Segment Start: Source extract

Dennis Aubrey of Via Lucis posted Death in the Wood of Ephraim (Dennis Aubrey), a one-of-a-kind reflection on the biblical David and the death of his slain rebellious son Absalom.

Dennis and PJ continually bring to the internet something very special: their thoughtful interplay between their photographs of Romanesque and Gothic architecture and commentaries on what they experience while photographing them and researching their histories.

Via Lucis is an example of the spiritual and artistic integration of external (visible) and internal (invisible) reality. This morning I left this comment for Dennis:

Dennis, this is such a profound reflection, in my view. Once again you weave the thread through the highs of joy and the depths of sin and sorrow in ways that move us beyond the separation of light and shadow/darkness that too often keeps us in spiritual and moral diapers, separating the sheep from the goats. Your note gives me hope that the time preparing for the pulpit is not in vain, especially when it is appreciated by someone who does not define himself as a practicing Christian. Friedrich Schleiermacher spent his life in conversation with “the cultured despisers” (i.e., good, rational people whose sophistication had led them to conclude that religion was a relic  that impedes the sure ascent of historical progress).  In your photography and writings I find a conversation partner who lives at the razor’s edge between belief and disbelief, joy and despair, the heights and the abyss of nothingness, and the honest search for hope and truth beyond the illusion of inevitable progress. If Romanesque architecture “induces internal experience and reflection…” – the internal experience of the external expression of Gothic – your photography and commentaries continually weave the two together to achieve a rare depth, and a balance between the seen and unseen, the external and internal. I am deeply grateful. – Gordon

If you go to Dennis’s site, please take a moment to comment. Or you may leave a comment here.

Segment End: Source extract
Segment Start: Raw data

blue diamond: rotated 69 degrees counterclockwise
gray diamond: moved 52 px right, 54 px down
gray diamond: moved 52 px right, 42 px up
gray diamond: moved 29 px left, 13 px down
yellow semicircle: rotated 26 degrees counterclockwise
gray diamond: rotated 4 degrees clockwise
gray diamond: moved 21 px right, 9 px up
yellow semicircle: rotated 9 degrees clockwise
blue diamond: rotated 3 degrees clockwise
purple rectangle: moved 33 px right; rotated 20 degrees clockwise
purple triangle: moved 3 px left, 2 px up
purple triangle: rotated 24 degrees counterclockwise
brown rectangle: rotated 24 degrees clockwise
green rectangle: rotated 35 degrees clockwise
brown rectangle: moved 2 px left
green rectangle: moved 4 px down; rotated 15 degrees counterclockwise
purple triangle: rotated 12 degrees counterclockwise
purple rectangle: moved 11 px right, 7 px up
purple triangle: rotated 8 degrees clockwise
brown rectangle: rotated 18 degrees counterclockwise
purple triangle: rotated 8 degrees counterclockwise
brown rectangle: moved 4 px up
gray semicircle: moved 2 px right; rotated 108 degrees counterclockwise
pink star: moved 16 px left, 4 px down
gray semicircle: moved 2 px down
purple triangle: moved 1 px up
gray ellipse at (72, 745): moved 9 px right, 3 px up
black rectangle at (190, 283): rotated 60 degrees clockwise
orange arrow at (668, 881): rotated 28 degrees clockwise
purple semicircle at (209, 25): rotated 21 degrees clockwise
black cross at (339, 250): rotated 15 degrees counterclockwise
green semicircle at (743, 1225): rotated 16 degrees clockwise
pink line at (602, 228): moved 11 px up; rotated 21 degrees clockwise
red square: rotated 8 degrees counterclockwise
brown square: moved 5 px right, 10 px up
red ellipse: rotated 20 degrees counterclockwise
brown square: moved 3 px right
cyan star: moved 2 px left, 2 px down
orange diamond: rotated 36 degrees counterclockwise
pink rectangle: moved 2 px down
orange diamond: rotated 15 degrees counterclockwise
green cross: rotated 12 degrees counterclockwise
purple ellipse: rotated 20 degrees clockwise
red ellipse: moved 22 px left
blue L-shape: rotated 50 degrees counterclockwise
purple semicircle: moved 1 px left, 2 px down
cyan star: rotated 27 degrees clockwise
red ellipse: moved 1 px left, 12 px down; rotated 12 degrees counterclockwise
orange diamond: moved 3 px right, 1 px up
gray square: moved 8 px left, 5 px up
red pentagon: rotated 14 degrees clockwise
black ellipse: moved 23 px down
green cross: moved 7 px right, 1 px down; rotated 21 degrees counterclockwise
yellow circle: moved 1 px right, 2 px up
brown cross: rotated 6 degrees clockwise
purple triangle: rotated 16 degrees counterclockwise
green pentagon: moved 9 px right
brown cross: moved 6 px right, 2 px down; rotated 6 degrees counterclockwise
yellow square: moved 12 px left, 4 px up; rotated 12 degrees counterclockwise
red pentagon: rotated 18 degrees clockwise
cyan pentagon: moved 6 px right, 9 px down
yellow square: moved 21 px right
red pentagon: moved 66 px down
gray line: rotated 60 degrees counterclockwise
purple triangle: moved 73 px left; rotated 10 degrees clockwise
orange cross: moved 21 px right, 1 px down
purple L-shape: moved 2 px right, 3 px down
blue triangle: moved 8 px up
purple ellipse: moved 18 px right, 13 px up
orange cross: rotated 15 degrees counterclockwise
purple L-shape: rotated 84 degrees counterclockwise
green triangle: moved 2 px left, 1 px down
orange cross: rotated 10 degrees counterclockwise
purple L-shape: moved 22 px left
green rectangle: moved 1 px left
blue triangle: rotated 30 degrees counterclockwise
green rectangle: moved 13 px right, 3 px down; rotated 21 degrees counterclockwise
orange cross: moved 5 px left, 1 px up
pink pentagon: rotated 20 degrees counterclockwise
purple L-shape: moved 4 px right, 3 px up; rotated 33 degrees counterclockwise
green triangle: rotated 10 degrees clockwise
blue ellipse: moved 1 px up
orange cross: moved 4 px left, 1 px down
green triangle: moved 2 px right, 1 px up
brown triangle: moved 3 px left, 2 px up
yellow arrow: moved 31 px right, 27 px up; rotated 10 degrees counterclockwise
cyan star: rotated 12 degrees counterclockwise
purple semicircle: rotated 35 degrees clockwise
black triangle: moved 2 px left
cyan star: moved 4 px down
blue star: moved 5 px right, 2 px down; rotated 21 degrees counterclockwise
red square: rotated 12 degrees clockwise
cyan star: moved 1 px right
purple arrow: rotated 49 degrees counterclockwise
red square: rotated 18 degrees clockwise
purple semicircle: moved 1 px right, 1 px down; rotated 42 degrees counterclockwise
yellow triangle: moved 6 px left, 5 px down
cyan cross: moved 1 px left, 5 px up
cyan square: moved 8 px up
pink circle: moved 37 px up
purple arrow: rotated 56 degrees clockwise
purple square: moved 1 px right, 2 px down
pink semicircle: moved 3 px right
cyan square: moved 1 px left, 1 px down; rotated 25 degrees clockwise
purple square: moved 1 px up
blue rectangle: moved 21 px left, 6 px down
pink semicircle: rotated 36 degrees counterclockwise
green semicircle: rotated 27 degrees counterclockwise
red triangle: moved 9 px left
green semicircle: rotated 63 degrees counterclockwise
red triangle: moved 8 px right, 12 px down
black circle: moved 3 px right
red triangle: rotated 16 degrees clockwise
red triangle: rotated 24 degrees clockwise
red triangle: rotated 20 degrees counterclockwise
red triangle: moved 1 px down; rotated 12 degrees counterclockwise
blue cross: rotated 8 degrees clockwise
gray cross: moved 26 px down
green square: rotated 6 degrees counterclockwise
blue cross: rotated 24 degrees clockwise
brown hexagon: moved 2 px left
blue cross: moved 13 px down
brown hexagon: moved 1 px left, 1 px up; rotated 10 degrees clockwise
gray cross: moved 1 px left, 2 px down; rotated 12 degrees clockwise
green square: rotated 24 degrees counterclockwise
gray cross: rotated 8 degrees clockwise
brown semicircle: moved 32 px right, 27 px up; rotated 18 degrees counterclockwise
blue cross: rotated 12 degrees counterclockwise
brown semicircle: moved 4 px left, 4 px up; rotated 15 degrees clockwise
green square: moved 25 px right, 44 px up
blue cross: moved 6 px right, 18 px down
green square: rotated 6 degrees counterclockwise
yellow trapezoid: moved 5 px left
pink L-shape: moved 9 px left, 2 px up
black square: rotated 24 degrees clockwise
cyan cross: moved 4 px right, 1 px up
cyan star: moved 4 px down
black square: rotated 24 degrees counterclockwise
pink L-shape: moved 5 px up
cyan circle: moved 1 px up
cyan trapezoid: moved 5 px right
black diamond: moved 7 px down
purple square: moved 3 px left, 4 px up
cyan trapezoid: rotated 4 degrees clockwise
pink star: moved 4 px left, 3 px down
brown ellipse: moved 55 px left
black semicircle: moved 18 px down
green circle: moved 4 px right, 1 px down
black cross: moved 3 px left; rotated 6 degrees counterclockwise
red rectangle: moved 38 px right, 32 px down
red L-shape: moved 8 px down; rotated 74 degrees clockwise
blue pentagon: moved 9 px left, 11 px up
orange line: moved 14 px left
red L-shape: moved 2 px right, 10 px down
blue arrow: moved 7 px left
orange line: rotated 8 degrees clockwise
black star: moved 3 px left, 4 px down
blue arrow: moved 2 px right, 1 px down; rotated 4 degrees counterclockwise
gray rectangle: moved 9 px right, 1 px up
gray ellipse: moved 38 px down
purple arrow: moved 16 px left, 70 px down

Segment End: Raw data

What you will do:
(A) Name every person mentioned in the post about Via Lucis.
(B) Write the next part of the post about Via Lucis, picking up after its last sentence.

List of answers:
(A) Dennis Aubrey, David, Absalom, PJ, Friedrich Schleiermacher, Gordon

(B)
Dare to Dream

This morning PhotoBotos posted a magnificent photo by Alex Teuscher (Geneva, Switzerland) of a woman sitting at the mouth of what appears to be a cave. Click on the link http://www.photobotos.com/dare-dream-geneva-switzerland-alex-teuscher/ to see the photograph and read the commentaries by PhotoBotos and Alex, the featured photographer.

Every work of art invites interpretation by the viewer. “Dare to Dream” was intended to create a picture of dreaming and imagination. When I saw it, I couldn’t help but think of other images that inform the picture.

Stunning! I hear echoes from “the cave”: Elijah hiding in the cave; Plato’s cave where all we humans get to see are the shadows on the walls but never the fire behind the catwalk whose light produces the shadows; the dark nights of the soul – depression, sorrow, loneliness, hopelessness, grief – all sitting there inside the cave when there is such splendor all around it.

This picture is different. It sings a different song. The beauty of this piece is that the woman (it strikes me as a young woman, although I suppose it could be John Lennon ) is serene, at one with the beauty and brilliance of the natural world. Freed from the chains that would keep her deep within the cave.  And…she’s not talking on a cell phone or texting! She’s fully present to the beauty. Even the walls of the cave are bathed in the light. This deserves a wider audience. Wonderful.

Drop a comment here to share with others what you see and how it strikes you. And be sure and follow PhotoBotos.com and Via Lucis, two of my favorite sites for meditation.

Heaven on the Bridge at Big Sur

Sometimes the present is heavenly. Click HERE for one of those times. This photo of the Bixby Bridge, Big Sur, California, by Max Granz posted on Photobotos.com is ethereal…and Eartlhy real. Leave the photo up for a few minutes to relax your day…or bring calm to your night.

You cover Yourself with a garment,

who has stretched out the heavens like a tent,

who has laid the beams of Your chambers on the waters    …who makes the winds Your messengers,

fire and flame (and headlights?) Your ministers.”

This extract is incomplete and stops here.